TRECHO SELECIONADO:

A mulher mais amada e mais odiada da Argentina: conheça Cristina Kirchner
Cristina Fernández de Kirchner, 66, atual senadora e presidente da Argentina entre 2007 e 2015, pode voltar a ocupar o governo do país caso o resultado das eleições presidenciais do próximo domingo (27) confirmem todas as pesquisas feitas até agora. Ela é vice na chapa do candidato à presidência Alberto Fernández, que foi seu chefe de gabinete e lidera as intenções de voto.
As chances de a dupla vencer são altas: nas eleições primárias de agosto, realizadas para definir candidatos que de fato concorrerão, a chapa Fernández-Fernández foi escolhida por 47,4% dos eleitores, 15,1% à frente de Mauricio Macri, atual presidente que tenta a reeleição. O atual opositor sucedeu Cristina no comando do país, em 2015. Ela, por sua vez, sucedeu o próprio marido, Néstor Kirchner, morto em 2010.

OBJETIVOS:
**a.** Segundo o texto sobre Cristina Kirchner, qual percentual dos eleitores escolheu a chapa Fernández-Fernández nas primárias de agosto?
**b.** Indique se cada afirmação a seguir está de acordo com o texto sobre Cristina Kirchner, citando as palavras do texto que justificam a resposta: (i) Cristina presidiu a Argentina entre 2007 e 2015; (ii) Cristina é a candidata à presidência na chapa; (iii) Néstor Kirchner morreu em 2010.
**c.** Dê continuidade ao texto sobre Cristina Kirchner a partir da última frase apresentada.

[Registros de uma coleção de dados]
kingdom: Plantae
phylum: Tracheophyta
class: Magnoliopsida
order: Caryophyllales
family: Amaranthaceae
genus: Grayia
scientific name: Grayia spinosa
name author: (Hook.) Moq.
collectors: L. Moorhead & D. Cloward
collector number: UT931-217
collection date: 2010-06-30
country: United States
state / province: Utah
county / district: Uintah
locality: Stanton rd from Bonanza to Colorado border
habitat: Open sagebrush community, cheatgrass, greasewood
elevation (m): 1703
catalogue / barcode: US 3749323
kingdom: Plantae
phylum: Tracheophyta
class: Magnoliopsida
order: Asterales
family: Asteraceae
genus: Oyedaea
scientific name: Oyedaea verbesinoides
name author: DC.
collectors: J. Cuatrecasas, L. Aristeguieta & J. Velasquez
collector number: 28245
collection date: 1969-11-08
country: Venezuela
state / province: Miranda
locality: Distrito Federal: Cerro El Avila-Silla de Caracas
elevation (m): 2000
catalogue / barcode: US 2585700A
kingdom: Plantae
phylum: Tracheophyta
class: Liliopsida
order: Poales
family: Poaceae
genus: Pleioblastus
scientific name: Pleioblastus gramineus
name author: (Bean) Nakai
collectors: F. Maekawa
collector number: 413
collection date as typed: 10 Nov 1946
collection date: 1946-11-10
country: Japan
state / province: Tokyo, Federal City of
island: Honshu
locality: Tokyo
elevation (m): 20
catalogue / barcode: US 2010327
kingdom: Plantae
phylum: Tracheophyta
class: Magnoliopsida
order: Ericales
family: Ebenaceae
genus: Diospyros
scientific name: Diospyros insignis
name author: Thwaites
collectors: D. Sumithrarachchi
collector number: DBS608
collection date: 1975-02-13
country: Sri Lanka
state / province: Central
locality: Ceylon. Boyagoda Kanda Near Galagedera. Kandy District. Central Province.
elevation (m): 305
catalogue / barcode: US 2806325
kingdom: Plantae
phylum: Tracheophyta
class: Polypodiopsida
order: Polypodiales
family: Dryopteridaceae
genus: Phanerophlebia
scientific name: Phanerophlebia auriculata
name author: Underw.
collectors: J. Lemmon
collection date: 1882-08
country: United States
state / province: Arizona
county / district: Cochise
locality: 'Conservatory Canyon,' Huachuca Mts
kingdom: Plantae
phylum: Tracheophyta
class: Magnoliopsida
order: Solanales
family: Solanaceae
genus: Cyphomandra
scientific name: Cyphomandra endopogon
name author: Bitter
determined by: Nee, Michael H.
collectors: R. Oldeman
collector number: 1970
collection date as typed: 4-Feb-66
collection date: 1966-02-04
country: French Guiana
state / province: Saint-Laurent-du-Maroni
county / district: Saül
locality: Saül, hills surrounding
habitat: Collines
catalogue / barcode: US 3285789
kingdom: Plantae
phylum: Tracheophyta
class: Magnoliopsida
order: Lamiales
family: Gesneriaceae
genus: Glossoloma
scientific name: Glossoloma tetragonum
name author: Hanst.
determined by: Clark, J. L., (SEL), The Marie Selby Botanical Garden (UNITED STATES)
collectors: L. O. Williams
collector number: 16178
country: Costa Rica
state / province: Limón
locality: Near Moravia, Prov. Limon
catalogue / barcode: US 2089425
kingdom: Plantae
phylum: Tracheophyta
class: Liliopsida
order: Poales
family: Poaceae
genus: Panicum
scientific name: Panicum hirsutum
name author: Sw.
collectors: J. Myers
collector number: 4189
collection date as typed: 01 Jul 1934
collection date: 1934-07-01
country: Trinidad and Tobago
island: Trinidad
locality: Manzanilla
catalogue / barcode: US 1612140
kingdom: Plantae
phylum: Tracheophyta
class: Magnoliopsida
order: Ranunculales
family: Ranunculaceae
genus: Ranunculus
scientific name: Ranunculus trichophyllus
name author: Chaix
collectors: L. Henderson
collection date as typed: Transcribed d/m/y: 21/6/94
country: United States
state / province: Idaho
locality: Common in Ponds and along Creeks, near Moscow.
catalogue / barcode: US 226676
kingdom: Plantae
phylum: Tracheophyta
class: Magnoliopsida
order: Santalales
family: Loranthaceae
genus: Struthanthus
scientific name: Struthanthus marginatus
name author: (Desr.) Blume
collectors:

RESPOSTAS POR TAREFA:
**a.** 47,4% dos eleitores.

**b.**
(i) Sim: "presidente da Argentina entre 2007 e 2015".
(ii) Não: "Ela é vice na chapa do candidato à presidência Alberto Fernández".
(iii) Sim: "morto em 2010".

**c.**
Pesquisas recentes mostram que a vitória pode acontecer já no primeiro turno. A consultoria Opina Argentina divulgou um levantamento na quarta-feira (16) em que se registra uma diferença de 20 pontos percentuais: 52% para a chapa de Alberto e Cristina contra 32% para a de Macri. As pesquisas foram divulgadas pelo jornal Clarín, acusado com frequência pelos Kirchner de persegui-los e de querer derrubá-los.
Cristina é hoje, ao mesmo tempo, a mulher mais amada e a mais odiada do país. Se, de um lado, seu nome tem peso fundamental na possível vitória de domingo, de outro, ela está na mira da Justiça e, consequentemente, de parte da população argentina: é apontada como líder de um esquema de propina que teria sido paga em troca de concessão de contratos de obras públicas durante o período em que ocupou a Casa Rosada, sede do governo argentino. A suspeita é de que ela tenha cometido os crimes de suborno passivo e formação de quadrilha, e só não foi julgada ainda por ter imunidade parlamentar.
Universa leu o livro de memórias lançado por Cristina neste ano, "Sinceramente", best-seller ainda sem edição no Brasil, e listou fatos da vida pública da polêmica mulher de maior força política na Argentina.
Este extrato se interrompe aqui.